William Hill strikes £242m deal for online gaming group Mr Green

William Hill is buying online betting firm Mr Green and Co (MRG) for £241m as it seeks new markets in the face of a UK regulatory crackdown. The deal will also provide William Hill with a post-Brexit hub in Malta. The UK firm had been searching for a new location to headquarter non-UK operations post Brexit, owing to Gibraltar’s status as a British overseas territory.


Channel 4 chooses Leeds for new HQ

Channel 4 has chosen Leeds over Birmingham and Greater Manchester to set up a new national HQ in an attempt to boost the way it reflects life outside London, and will move around 200 of its 800 staff to the city. Channel 4 also announced it will open "creative hubs" in Bristol and Glasgow, with around 50 staff in each.


Emoov up for sale?

Online estate agent Emoov has put itself up for sale less than four months after completing a merger with Tepilo and Urban, in order to raise funding, according to Sky News. Emoov has reportedly appointed stockbroker Arden Partners to oversee an auction, with sources claiming that‎ Foxtons had already held preliminary talks about a takeover.


Next riding online growth

Next sales continued climbing in the third quarter, with robust growth in its e-commerce business counterbalancing high street gloom. In-store sales declined 8% in the 13 weeks to October 27th, offset by a 12.7% increase in its digital division, while total full-price sales increased 2%.


UK falling down business ease rankings

The UK is now the ninth easiest country in the world to conduct business, according to the World Bank's annual Doing Business report, down two places from last year.
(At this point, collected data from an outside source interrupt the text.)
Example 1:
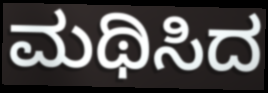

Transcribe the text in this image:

ಮಥಿಸಿದ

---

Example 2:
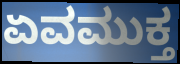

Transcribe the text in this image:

ಏವಮುಕ್ತ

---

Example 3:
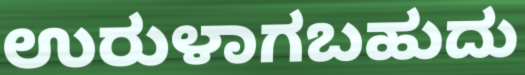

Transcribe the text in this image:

ಉರುಳಾಗಬಹುದು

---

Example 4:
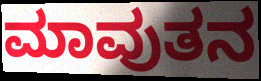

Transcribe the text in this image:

In terms of starting a business, the UK ranked 19th, down from 14th, and was 32nd for ease of getting credit, down three places. The UK had made improvements in supplying electricity however, for which it ranked seventh globally.
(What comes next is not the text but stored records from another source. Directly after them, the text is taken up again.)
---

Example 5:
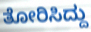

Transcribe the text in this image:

ತೋರಿಸಿದ್ದುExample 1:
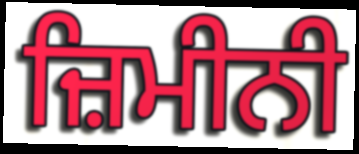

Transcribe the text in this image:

ਜ਼ਿਮੀਨੀ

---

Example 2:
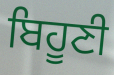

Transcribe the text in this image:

ਬਿਹੂਣੀ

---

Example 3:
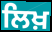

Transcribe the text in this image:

ਲਿਖ਼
Wallace pledges crackdown on facilitators of illicit finance

Security minister Ben Wallace will today launch a new multi-agency national economic crime centre as part of a crackdown on £100bn of money-laundering in the UK. Mr Wallace told the Guardian that the Government will come down hard on estate agents, solicitors and accountants who enable money-laundering but also other facilitators such as public schools, football clubs and luxury goods suppliers. Professionals who fail to report suspicious activity will face sanctions and jail. He added that in order to ensure Britain and the City of London successful post-Brexit “then it has to have a reputation for cleanliness and security.” The Government is also expected to harden its approach to Scottish limited partnerships, which are thought to be used by foreign criminals to launder dirty money in the UK.
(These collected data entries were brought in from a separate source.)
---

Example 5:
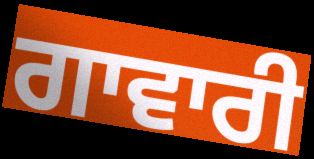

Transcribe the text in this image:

ਗਾਵਾਰੀ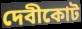
দেবীকোট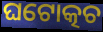
ଘଟୋତ୍କଚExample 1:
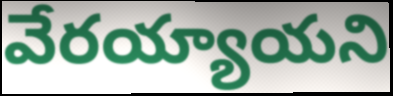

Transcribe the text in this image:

వేరయ్యాయని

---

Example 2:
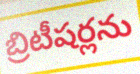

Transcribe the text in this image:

బ్రిటీషర్లను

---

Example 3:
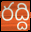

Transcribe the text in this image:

రద్ది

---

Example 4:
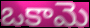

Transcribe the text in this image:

ఒకామె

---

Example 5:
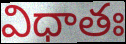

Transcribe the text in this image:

విధాతః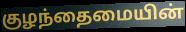
குழந்தைமையின்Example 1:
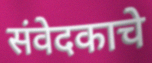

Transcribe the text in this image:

संवेदकाचे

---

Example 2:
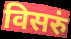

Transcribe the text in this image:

विसरुं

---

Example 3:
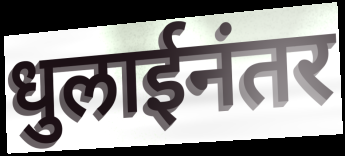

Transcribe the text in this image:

धुलाईनंतर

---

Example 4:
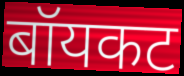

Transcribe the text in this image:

बॉयकट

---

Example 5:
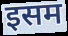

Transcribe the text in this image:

इसम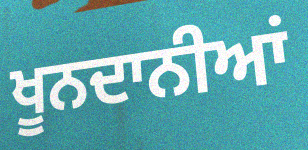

McDonnell attempts to reassure worried businesses

Shadow chancellor John McDonnell has met with representatives of financial firms and other companies in an effort to defuse a growing sense of distrust among the business community towards the Labour party. He assured attendees that “what you’ll get from us is certainty. There’s nothing up my sleeve.” He insisted all plans and policies would be published in advance, while admitting that at times business leaders wouldn’t like a policy.